Start of Data to examine

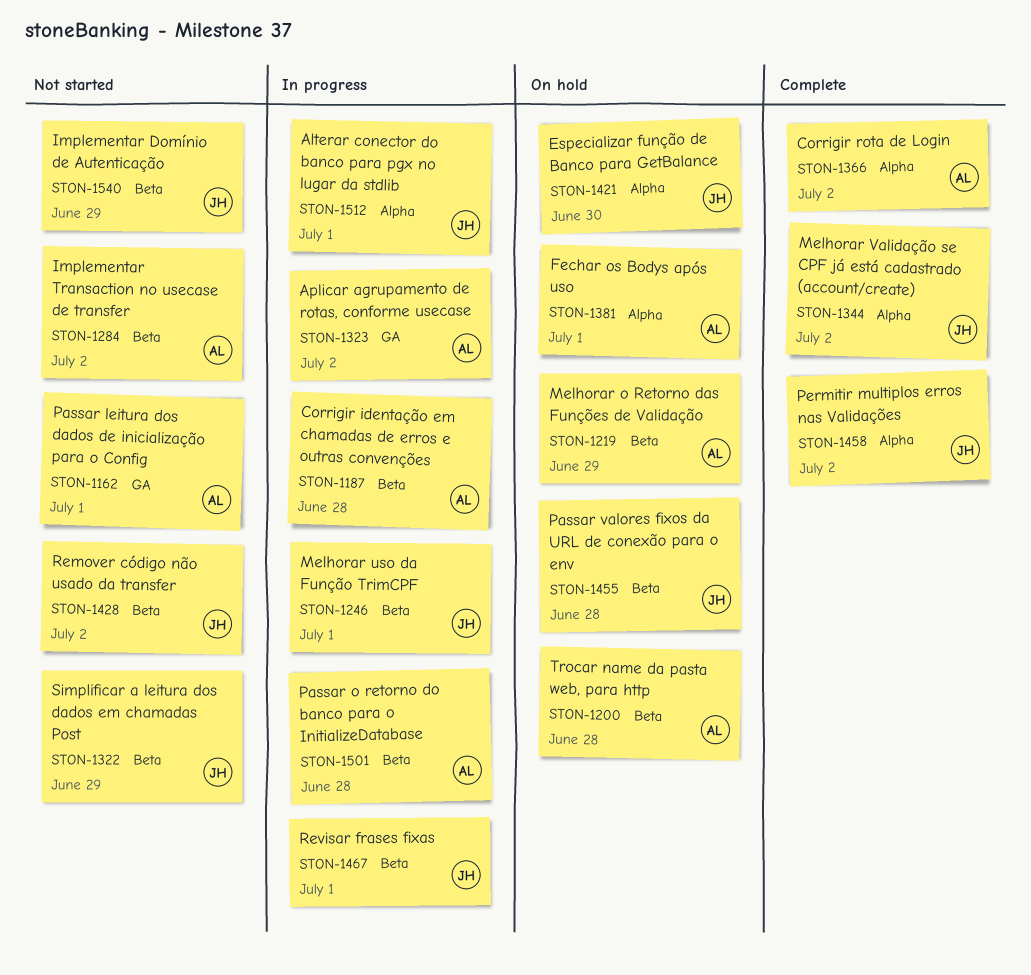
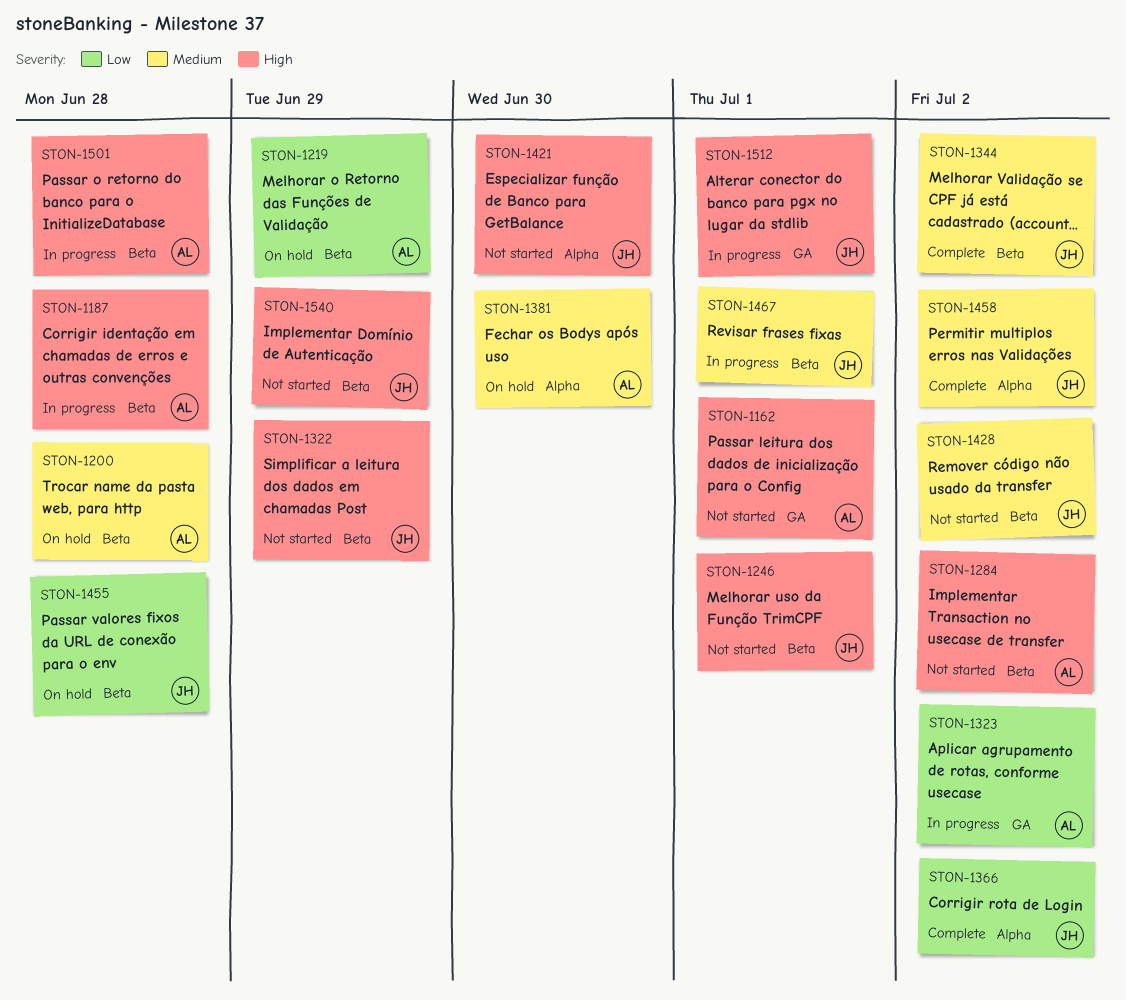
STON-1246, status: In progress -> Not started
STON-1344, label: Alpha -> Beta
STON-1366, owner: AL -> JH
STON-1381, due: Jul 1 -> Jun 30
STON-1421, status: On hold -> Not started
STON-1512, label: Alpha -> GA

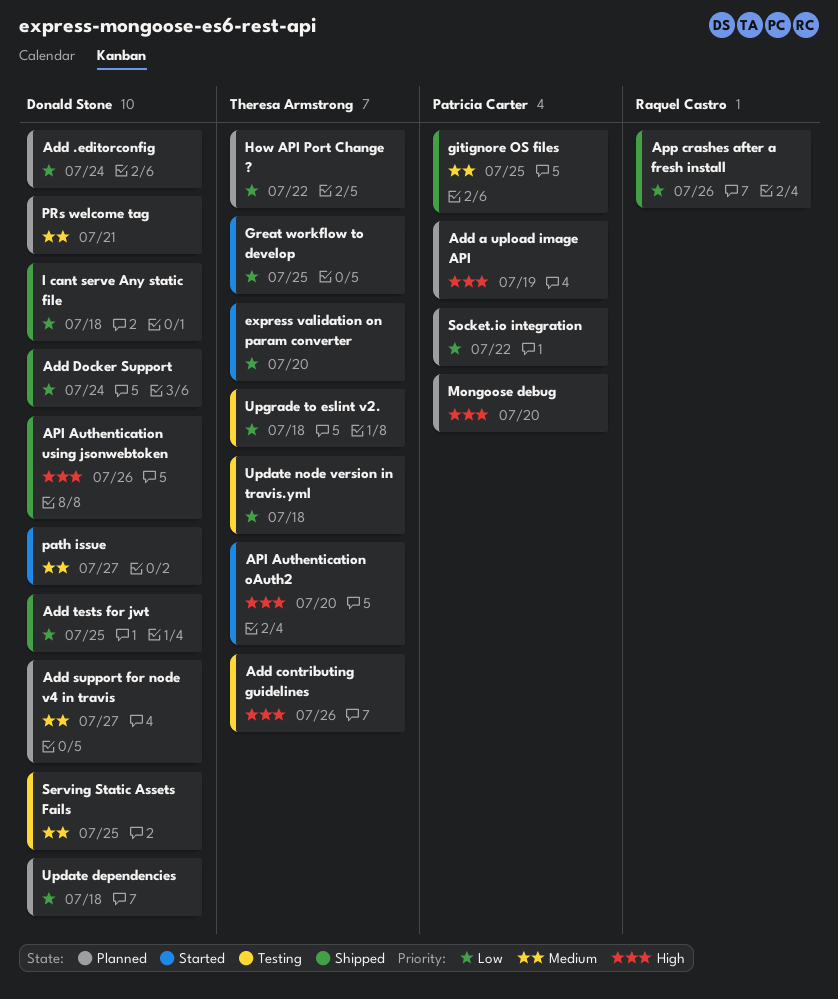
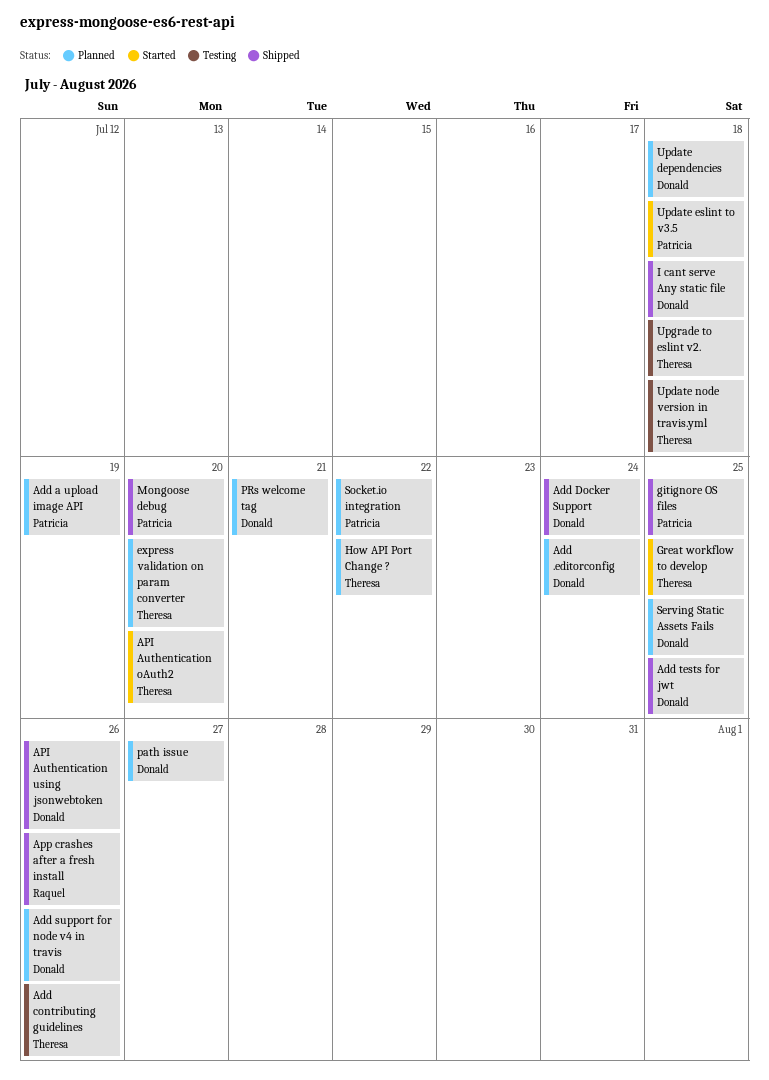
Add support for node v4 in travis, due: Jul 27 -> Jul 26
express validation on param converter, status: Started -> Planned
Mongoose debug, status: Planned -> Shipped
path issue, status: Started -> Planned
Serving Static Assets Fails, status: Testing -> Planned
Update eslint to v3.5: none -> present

End of Data to examine

* **Work instruction**:
Scan the data, and report each line that uses the word "label".

* **The completed task**:
STON-1344, label: Alpha -> Beta
STON-1512, label: Alpha -> GA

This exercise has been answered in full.